# Self-Scoping Assessment Artifacts

This directory contains repo-scoping's own baseline and assessment artifacts.
These files are meant to make scoping-engine changes comparable across releases
instead of relying on memory or screenshots.

## Artifact Types

- `golden/repo-scoping-golden-profile.v1.json` is the curated target profile for
  repo-scoping itself.
- `assessments/repo-scoping-known-bad-2026-05-15-run-39.json` captures the
  known-bad self-analysis that promoted LLM-provider vocabulary into native
  repo-scoping capability truth.
- `assessments/repo-scoping-post-wp0015-clean-2026-05-15.json` captures the
  first clean, release-bound deterministic challenger after acceptance-boundary
  and input-hygiene work.
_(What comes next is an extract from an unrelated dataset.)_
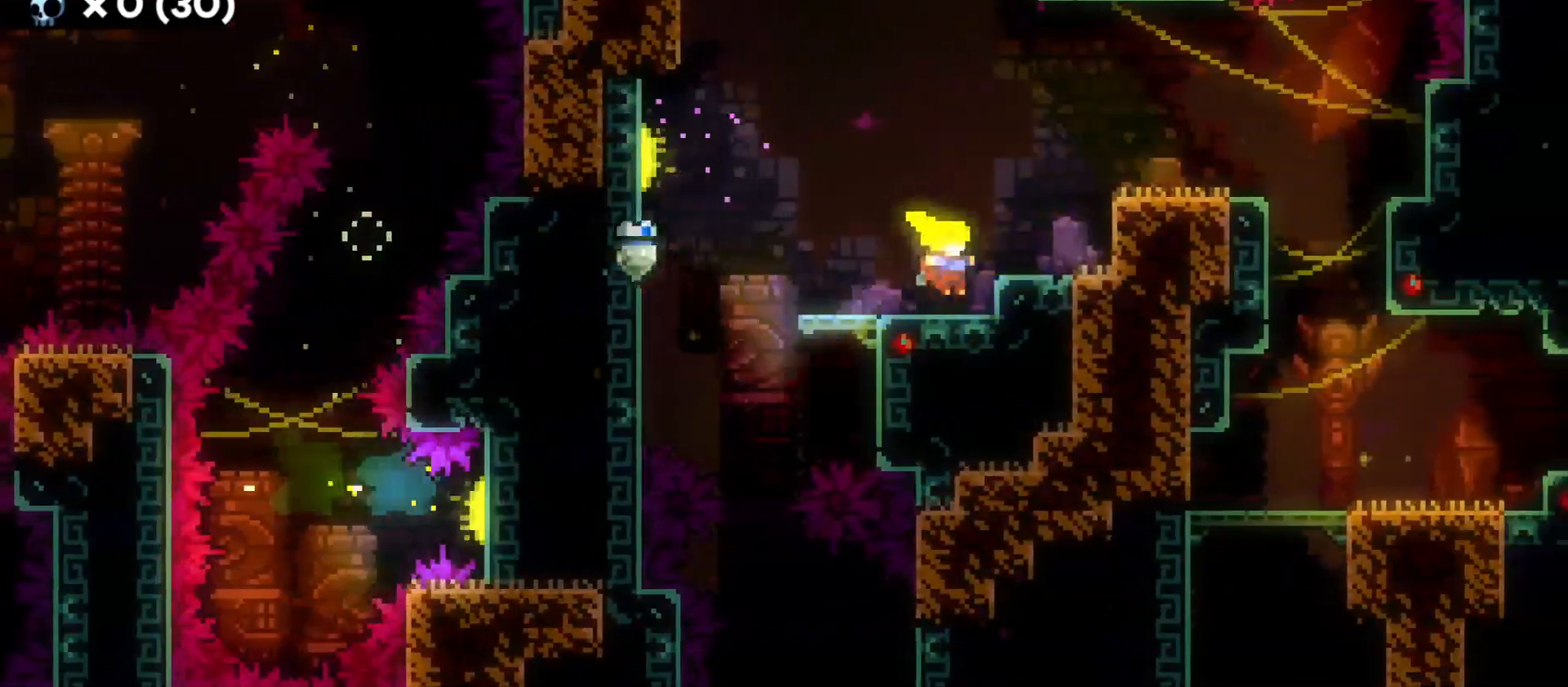
{"keys": ["d", "dash"], "events": [[66, "jump", "down"], [400, "dash", "down"], [416, "jump", "up"]]}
It remains a rejected regression because candidate
  generation still collapses repo-scoping's native surfaces under the forbidden
  provider-routing capability, but its source set no longer includes
  `var/checkouts/` contamination.
- `workflow.md` explains how to run challenger assessments, interpret outcomes,
  and decide whether to update the golden profile or fix the engine.
- `outcomes/` stores append-only reviewer decisions created from side-by-side
  comparisons.
- `../schemas/self-scoping-assessment.schema.json` defines the immutable
  assessment-run artifact shape.

## Release Binding

Comparable assessment artifacts must bind generated results to the repo-scoping
engine release that produced them. A complete binding records package version,
engine git commit or release tag, dirty state, scanner version, candidate
generator version, quality criteria version, and prompt version when applicable.
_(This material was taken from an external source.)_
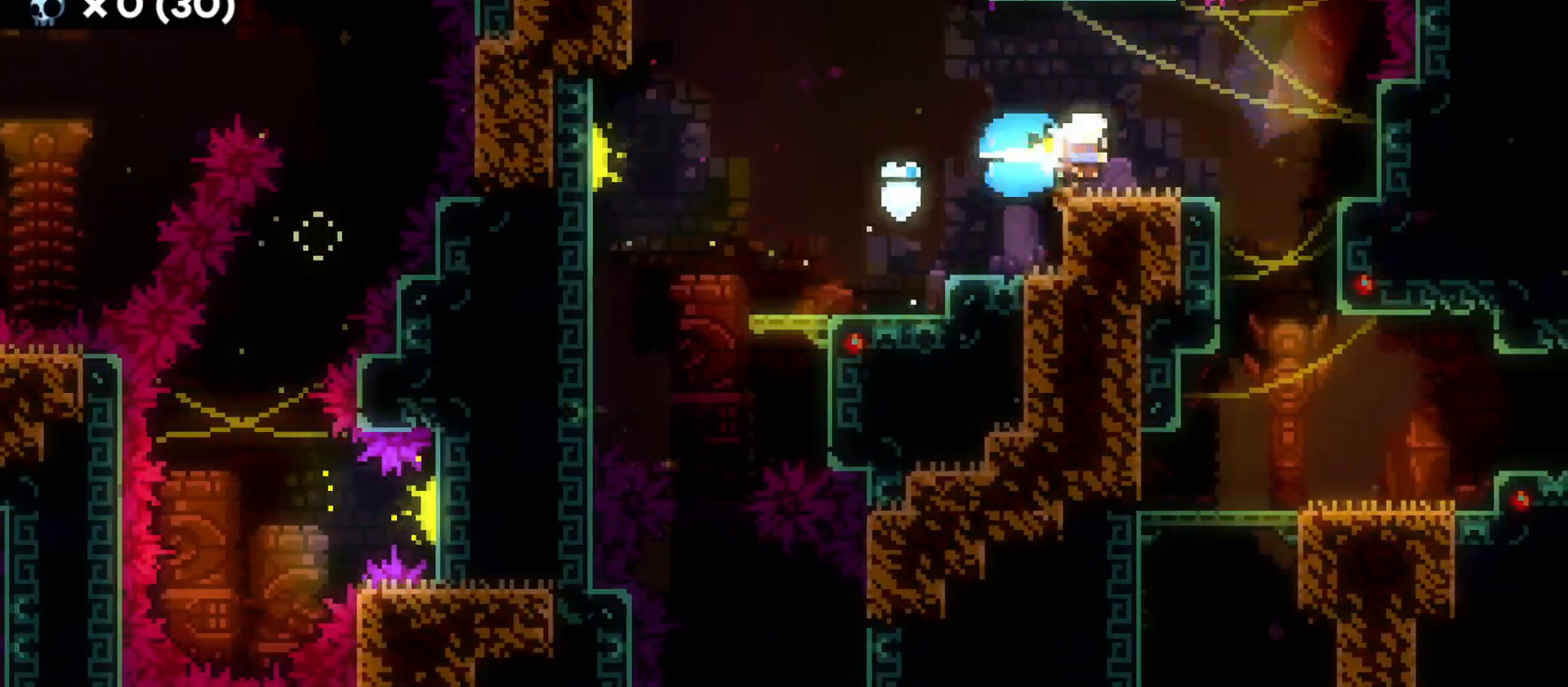
{"keys": ["d"], "events": [[16, "dash", "up"], [150, "d", "up"], [500, "d", "down"]]}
The current known-bad artifact is marked `historical_incomplete` because the
original database run did not record the engine commit. It remains useful as a
negative regression seed, but future challenger artifacts should be fully bound
before they are accepted as comparable baselines.

## Review Use

When the engine changes, run repo-scoping against itself and export a challenger
assessment. Compare the challenger to the golden profile and to the negative
seed. Reviewers should be able to choose whether the old result, new result, or
neither is better, then store that judgement as a new assessment outcome.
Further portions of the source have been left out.